La junte militaire au pouvoir au Niger maintient en détention arbitraire l’ancien président Mohamed Bazoum depuis déjà deux ans. Son épouse, Hadiza Bazoum, est également retenue à ses côtés au palais présidentiel de Niamey, sans accès à sa famille ni à une assistance juridique. Cette situation, dénoncée par plusieurs instances internationales, illustre une dérive autoritaire préoccupante dans le pays.

Un coup d’État suivi d’une détention prolongée sans fondement

Le 26 juillet 2023, des militaires du Conseil national pour la sauvegarde de la patrie (CNSP), dirigé par le général Abdourahamane Tiani, ont renversé le gouvernement démocratiquement élu de Mohamed Bazoum. Depuis cette date, le couple présidentiel est privé de liberté dans des conditions contraires aux droits fondamentaux. En 2024, la junte a levé l’immunité présidentielle de l’ancien chef de l’État pour engager des poursuites pour haute trahison et atteinte à la sûreté nationale.

Ilaria Allegrozzi, chercheuse spécialiste du Sahel à Human Rights Watch, dénonce cette détention : « La junte militaire du Niger affiche chaque jour son mépris pour l’État de droit en maintenant Mohamed Bazoum et son épouse enfermés sans motif valable. Ces agissements sapent toute prétention à un Niger plus démocratique. »

Des condamnations internationales répétées et ignorées

En septembre 2023, Mohamed Bazoum a saisi la Cour de justice de la CEDEAO pour dénoncer les violations de ses droits et ceux de sa famille. En décembre de la même année, la Cour a statué en sa faveur, ordonnant sa libération immédiate. Pourtant, cette décision a été ignorée par les autorités nigériennes. Pire encore, en janvier 2025, le Niger, le Mali et le Burkina Faso ont annoncé leur retrait de la CEDEAO, affaiblissant davantage le cadre juridique régional.

En février 2025, le Groupe de travail des Nations Unies sur la détention arbitraire a également conclu que la détention de Mohamed Bazoum et de son épouse était illégale au regard du droit international.

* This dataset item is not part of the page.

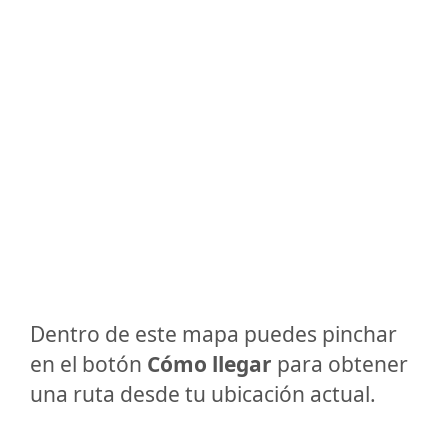
Dentro de este mapa puedes pinchar
en el botón
Cómo llegar
para obtener
una ruta desde tu ubicación actual.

Malgré ces avis unanimes, le couple reste détenu, sans inculpation ni procès équitable.

Une junte déterminée à étouffer l’opposition et à consolider son pouvoir

Les mesures répressives de la junte ne se limitent pas à la détention de l’ancien président. Depuis le coup d’État, les autorités nigériennes ont ciblé l’opposition politique, les militants pacifiques et les médias indépendants. Reed Brody, membre de l’équipe juridique défendant Mohamed Bazoum, déclare : « Il est enfermé depuis deux ans sans procès, sans contact avec ses enfants ou ses avocats. Malgré les décisions de tribunaux internationaux, il reste otage d’un régime militaire. »

Human Rights Watch souligne que le maintien en détention de Mohamed Bazoum envoie un signal alarmant quant aux intentions de la junte : retarder indéfiniment la transition vers un régime civil et empêcher la tenue d’élections libres. « Chaque jour supplémentaire de détention éloigne le Niger de la démocratie », conclut Ilaria Allegrozzi.

Conclusion : une situation intolérable sur la scène internationale

Les appels à la libération immédiate de Mohamed Bazoum se multiplient, mais la junte militarise toujours davantage le pouvoir. La communauté internationale doit intensifier la pression pour garantir le respect des droits humains et le retour à l’État de droit au Niger. Le silence face à cette détention prolongée reviendrait à cautionner une violation grave des principes démocratiques.